_Prompt 1_
Translate this sentence from the post on Salazar v. Buono into Spanish: "The owners of the Sunrise Rock Cross have no such ability."

_Supplied passage_
━━━━

Standing, Remedies, and Establishment Clause Violation Through Disparate Impact

Out of guilt from shooting down my co-blogger’s noble campaign to get me to go to the Salazar v. Buono hearing this morning (I am sorry, but I do not get out of bed at 5:30am for the Establishment Clause), I figured I’d make up for it by at least writing a little about the case.

If you want to know more about Salazar, check out Scotuswiki’s write up, but, in brief: smallish cross on federal preserve, National Park Service decided to take it down, Congress forbid the use of any federal funds in taking it down, Buono sued under the Establishment Clause, court agreed with Buono, cross was put in a box, Congress sold the land the cross was on to a private group, government alleges that fixed any problem, Buono kept suing alleging that the transfer was invalid, district court ageed, Ninth Circuit agreed, now they argue about it before SCOTUS.

The mere selling off of the property doesn’t fix things by itself. The federal government maintains some control over the cross still as they designated the cross a national memorial. One of only 45 in the U.S. It’s pretty clear Congress took special measures to save the monument because it was a cross — no one could in good faith believe they’d take such attentive care of it has it been depiction of Ganesh. Moreover, government ownership or non-ownership of the monument is not itself dispositive — in last term’s Summum decision, Judge Alito noted that “persons who observe donated monuments routinely—and reasonably—interpret them as conveying some message on the property owner’s behalf . . . . This is true whether the monument is located on private property or on public property, such as national, state, or city park land.”

Besides, a general hallmark of private speech is the ability to change the content of your speech or to cease speaking all together. The owners of the Sunrise Rock Cross have no such ability. Under 18 U.S.C. §1369, they would apparently be committing a federal crime if they tried to change or destroy the monument. So it’s not really “private” speech if the government is requiring the speech, on penalty of imprisonment.

But ignoring the merits for now, I want to take a look at the procedural issues. On appeal, the government is raising two issues: first, that Buono lacks requisite standing as his harm is “ideological” rather than “religious,” and second, Congress’ transfer of the land the cross is on to a private party successfully remedied any constitutional problems that had existed.

━━━━

_Data supplied_

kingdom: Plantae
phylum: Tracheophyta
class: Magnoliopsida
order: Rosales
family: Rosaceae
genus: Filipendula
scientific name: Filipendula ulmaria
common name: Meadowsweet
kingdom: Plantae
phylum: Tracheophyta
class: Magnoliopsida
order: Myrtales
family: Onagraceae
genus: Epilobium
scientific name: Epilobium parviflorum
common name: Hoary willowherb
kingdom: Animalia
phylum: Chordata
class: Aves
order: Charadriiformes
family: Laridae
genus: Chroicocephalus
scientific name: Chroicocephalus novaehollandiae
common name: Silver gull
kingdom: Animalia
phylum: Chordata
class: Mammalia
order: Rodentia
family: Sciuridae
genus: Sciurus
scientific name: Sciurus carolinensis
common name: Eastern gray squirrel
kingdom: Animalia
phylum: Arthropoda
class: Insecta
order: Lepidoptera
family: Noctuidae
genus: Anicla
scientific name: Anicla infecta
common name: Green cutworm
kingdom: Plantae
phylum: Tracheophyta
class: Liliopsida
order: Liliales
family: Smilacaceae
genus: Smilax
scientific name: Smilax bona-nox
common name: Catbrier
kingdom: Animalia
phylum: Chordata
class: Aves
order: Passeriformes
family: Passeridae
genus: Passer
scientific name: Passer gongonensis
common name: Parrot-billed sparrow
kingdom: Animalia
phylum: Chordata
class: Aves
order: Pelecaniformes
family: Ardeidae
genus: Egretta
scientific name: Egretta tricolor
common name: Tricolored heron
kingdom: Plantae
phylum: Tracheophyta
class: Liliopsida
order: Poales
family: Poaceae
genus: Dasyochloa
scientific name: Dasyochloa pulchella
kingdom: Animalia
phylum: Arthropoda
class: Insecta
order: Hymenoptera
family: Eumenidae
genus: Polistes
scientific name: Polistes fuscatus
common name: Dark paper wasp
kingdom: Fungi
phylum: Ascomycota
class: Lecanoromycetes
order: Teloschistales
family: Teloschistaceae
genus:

━━━━

_Prompt 2_
Pull out every line of the listing that contains the word "common", treating upper and lower case as different.

_Right answer 1_
Los propietarios de la Cruz de Sunrise Rock no tienen esa capacidad.

_Right answer 2_
common name: Meadowsweet
common name: Hoary willowherb
common name: Silver gull
common name: Eastern gray squirrel
common name: Green cutworm
common name: Catbrier
common name: Parrot-billed sparrow
common name: Tricolored heron
common name: Dark paper wasp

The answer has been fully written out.